***** Text provided

00;21;02;16 - 00;21;18;14
Rob Lee
So it's the reps too, you know, like when, you know, I talk to my students and I definitely relate in it, it's just like, yeah, I'm just some guy that you see here doing this class and so on. And I was I'm part of your day. I'm a small part of your week, but a small in an even in even a small part of your day.

00;21;18;14 - 00;21;38;17
Rob Lee
But, you know, ultimately, I'm trying to transcend the idea of I'm showing you how to record a catch. There's not much to it or what have you. There is an artistry to it, but there's not much to the actual doing that piece. And I was like, What I'm trying to get across to you all is articulating your ideas, sharing your ideas.

00;21;38;19 - 00;21;54;12
Rob Lee
This is a way of doing. And I was like, you know, you guys are going in a film, you're going in the theater, you're not going into this. This is actually an avenue. But look at me like the person that's going to fund your project and look at my person as a potential collaborator, and that's when those bulbs start going off.

00;21;54;12 - 00;22;03;17
Rob Lee
It's like, Oh, these are crossover skills, these are transferable skills. And to your point, I don't look at it as a win for the for smoke Daddy. Rob That's what I call myself.

**********
***** Data rows

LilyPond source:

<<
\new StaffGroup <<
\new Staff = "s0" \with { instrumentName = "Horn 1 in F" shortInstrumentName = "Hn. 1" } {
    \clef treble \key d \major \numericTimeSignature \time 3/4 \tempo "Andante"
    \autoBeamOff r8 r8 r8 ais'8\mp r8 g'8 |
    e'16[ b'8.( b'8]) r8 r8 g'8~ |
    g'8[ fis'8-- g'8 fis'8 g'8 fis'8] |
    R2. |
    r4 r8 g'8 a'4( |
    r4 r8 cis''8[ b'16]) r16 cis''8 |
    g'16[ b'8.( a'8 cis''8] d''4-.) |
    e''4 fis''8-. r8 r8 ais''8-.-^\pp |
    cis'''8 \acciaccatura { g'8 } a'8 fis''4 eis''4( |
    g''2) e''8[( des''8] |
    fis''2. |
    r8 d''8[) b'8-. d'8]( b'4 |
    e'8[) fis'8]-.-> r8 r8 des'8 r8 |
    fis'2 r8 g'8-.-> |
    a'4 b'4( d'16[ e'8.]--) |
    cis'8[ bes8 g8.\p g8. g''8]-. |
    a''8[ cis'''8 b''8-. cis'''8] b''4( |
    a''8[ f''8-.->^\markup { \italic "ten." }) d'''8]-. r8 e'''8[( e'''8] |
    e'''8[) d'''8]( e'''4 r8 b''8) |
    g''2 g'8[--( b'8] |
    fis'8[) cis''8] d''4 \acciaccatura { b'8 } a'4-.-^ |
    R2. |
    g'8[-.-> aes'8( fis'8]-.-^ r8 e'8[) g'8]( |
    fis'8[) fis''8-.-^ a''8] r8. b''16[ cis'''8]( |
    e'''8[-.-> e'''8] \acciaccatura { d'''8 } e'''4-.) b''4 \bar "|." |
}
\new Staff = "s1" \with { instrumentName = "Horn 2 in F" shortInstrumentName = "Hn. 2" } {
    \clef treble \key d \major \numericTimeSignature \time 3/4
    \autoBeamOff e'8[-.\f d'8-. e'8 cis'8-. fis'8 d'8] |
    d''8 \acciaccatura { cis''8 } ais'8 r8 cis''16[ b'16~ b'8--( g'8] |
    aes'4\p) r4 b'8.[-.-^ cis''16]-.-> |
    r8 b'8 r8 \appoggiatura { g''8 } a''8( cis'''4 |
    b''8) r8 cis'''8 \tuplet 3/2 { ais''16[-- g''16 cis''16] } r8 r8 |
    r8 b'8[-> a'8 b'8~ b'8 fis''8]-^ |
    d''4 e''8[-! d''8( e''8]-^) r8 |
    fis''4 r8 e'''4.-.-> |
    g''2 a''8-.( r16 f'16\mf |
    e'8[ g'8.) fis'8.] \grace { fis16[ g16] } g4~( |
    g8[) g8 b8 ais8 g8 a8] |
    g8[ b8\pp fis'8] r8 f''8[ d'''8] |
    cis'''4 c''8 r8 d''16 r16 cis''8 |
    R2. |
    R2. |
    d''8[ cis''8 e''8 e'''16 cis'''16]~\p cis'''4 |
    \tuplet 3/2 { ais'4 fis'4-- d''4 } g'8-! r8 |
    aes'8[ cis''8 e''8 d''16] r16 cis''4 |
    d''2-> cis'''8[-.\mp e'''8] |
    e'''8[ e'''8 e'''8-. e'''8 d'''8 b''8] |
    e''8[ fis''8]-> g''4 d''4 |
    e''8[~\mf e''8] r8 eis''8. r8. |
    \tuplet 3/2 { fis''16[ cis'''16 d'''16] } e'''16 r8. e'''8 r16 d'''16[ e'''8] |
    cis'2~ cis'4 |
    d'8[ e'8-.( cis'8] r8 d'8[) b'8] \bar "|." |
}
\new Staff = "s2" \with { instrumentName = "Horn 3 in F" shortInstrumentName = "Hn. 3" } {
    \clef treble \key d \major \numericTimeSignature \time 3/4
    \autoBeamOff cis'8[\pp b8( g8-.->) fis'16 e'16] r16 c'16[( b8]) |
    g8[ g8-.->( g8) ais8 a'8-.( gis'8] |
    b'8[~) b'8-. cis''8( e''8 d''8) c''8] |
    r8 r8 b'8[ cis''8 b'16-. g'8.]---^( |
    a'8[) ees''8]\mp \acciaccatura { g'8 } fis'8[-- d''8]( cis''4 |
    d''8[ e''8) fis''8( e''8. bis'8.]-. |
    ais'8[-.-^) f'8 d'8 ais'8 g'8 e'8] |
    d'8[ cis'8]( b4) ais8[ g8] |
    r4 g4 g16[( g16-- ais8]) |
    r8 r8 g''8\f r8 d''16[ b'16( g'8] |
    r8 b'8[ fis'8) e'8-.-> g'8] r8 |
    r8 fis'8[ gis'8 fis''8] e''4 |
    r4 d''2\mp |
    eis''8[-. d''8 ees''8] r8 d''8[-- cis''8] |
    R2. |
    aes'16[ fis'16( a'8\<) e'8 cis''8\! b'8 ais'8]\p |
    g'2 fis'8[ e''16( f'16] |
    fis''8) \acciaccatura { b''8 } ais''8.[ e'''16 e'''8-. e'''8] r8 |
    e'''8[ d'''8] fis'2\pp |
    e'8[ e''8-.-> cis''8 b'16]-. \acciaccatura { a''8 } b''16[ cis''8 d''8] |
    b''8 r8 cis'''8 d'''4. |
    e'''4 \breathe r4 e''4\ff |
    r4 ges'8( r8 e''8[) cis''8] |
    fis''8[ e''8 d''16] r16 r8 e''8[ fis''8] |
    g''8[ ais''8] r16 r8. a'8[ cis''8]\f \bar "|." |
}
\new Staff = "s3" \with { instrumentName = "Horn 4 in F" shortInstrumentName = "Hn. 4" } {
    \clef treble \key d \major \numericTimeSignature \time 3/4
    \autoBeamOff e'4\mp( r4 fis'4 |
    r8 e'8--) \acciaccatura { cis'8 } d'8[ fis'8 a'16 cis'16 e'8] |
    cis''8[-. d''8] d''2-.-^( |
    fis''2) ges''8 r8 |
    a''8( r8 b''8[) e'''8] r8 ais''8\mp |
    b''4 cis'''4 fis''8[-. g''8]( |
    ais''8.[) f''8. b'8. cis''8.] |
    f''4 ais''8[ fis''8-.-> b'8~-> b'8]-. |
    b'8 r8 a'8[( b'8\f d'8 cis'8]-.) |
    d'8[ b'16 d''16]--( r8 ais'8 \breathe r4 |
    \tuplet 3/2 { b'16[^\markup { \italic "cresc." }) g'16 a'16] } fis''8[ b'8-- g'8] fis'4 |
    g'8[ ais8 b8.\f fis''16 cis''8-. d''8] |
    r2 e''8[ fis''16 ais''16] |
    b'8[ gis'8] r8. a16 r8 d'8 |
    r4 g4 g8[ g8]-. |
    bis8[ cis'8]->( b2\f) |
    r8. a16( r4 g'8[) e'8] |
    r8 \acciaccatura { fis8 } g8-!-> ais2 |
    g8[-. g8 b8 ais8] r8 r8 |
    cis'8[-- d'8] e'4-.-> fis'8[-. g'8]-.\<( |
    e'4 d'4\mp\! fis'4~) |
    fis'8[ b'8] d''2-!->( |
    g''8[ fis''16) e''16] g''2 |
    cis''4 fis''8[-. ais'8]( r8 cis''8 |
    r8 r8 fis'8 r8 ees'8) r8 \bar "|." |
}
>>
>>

**********

**Task objective**
In the transcript, what two kinds of skills does Rob Lee name after he says "those bulbs start going off"?

**Result of this task**
Crossover skills and transferable skills.